My job as a dad is simple. I have to take care of my daughter. The definition of that is not so simple. That could mean many things. It means dressing and feeding her. It means playing games with her. It means teaching her things. It even means wiping her on the toilet. It's not all fun. I do a lot for her, and it can be pretty tiring. I think she knows that.
I know it seems strange, but I get the sense that Casey thinks she needs to take care of me. She shares her food with me. When we hide from monsters in my bed, it's an excuse for me to lay down and rest. She seems to get that, because she tucks me in and kisses me on the head. She even tries to make me laugh sometimes, and she's always successful. She's been trying to do that since she was only a few months old. I'm not kidding. I remember getting her settled in her bouncy chair one day. She looked me in the eyes and made a goofy move that made me laugh. When I laughed, she smiled. Mission accomplished. It struck me immediately. This kid had a sense of humor.

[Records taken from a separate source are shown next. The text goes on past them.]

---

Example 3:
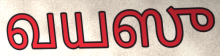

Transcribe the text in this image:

வயஸு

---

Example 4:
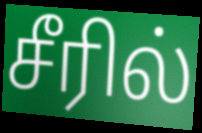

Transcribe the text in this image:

சீரில்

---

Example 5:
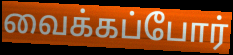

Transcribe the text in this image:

வைக்கப்போர்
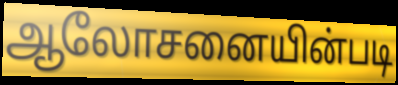
ஆலோசனையின்படி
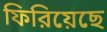
ফিরিয়েছে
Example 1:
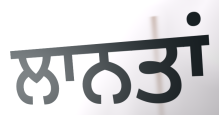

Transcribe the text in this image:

ਲਾਨਤਾਂ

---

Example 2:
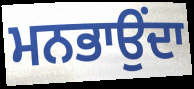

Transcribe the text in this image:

ਮਨਭਾਉਂਦਾ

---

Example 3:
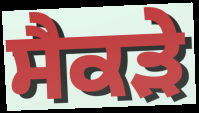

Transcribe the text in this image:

ਸੈਕੜੇ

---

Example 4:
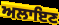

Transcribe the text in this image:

ਅਲਾਇਣ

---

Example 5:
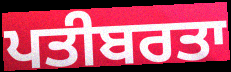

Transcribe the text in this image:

ਪਤੀਬਰਤਾ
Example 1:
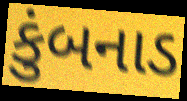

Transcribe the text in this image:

કુંબનાડ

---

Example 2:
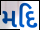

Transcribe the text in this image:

મદિ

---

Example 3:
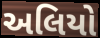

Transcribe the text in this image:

અલિયો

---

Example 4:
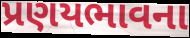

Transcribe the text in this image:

પ્રણયભાવના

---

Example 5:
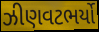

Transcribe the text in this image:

ઝીણવટભર્યો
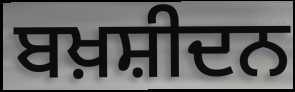
ਬਖ਼ਸ਼ੀਦਨ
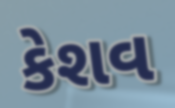
કેશવ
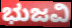
ಭುಜವಿ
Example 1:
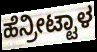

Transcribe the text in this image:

ಹೆನ್ರೀಟ್ಟಾಳ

I suppose that kind of thing is natural. She returns what I give her. I'm proud of her for that. I don't know if that will carry over to other people. She does share her Goldfish crackers with her great grandparents, who she loves to pieces. She's great with her cousin, and she calls my friends' newborn daughter her new baby sister.
We do have a close relationship. She clings to me when we're together, and she hates when I leave her at school. I hate it too. I wonder how long that's going to last. I hope forever, but who knows? I would like to think that someday she'll take care of me if I ever become incapacitated. I assume she will, because I'll teach her to be a compassionate person. I just hope that her mother and I don't end up incapacitated at the same time, because I'll choose a nursing home over living in that situation.

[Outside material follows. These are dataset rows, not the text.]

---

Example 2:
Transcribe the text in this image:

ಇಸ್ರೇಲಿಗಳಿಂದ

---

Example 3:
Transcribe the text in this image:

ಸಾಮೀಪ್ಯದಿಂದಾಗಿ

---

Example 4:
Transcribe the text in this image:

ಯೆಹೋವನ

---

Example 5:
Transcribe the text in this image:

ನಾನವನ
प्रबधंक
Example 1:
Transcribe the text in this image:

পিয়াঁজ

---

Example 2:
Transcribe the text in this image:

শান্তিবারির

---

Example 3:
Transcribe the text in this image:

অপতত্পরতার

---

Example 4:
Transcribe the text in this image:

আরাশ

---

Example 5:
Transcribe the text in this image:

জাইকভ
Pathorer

She's also very protective and possessive of me. When the other kids in her school try to talk to me, she gets mad sometimes. "That's MY daddy!" It's really sweet. She's funny when she does that. I really don't worry about my future with her. I know I'll always have someone looking out for me, and she'll have the same. Even when I'm old and frail, if someone messes with her, they'll end up on the wrong side of my walker. That's just the way it is.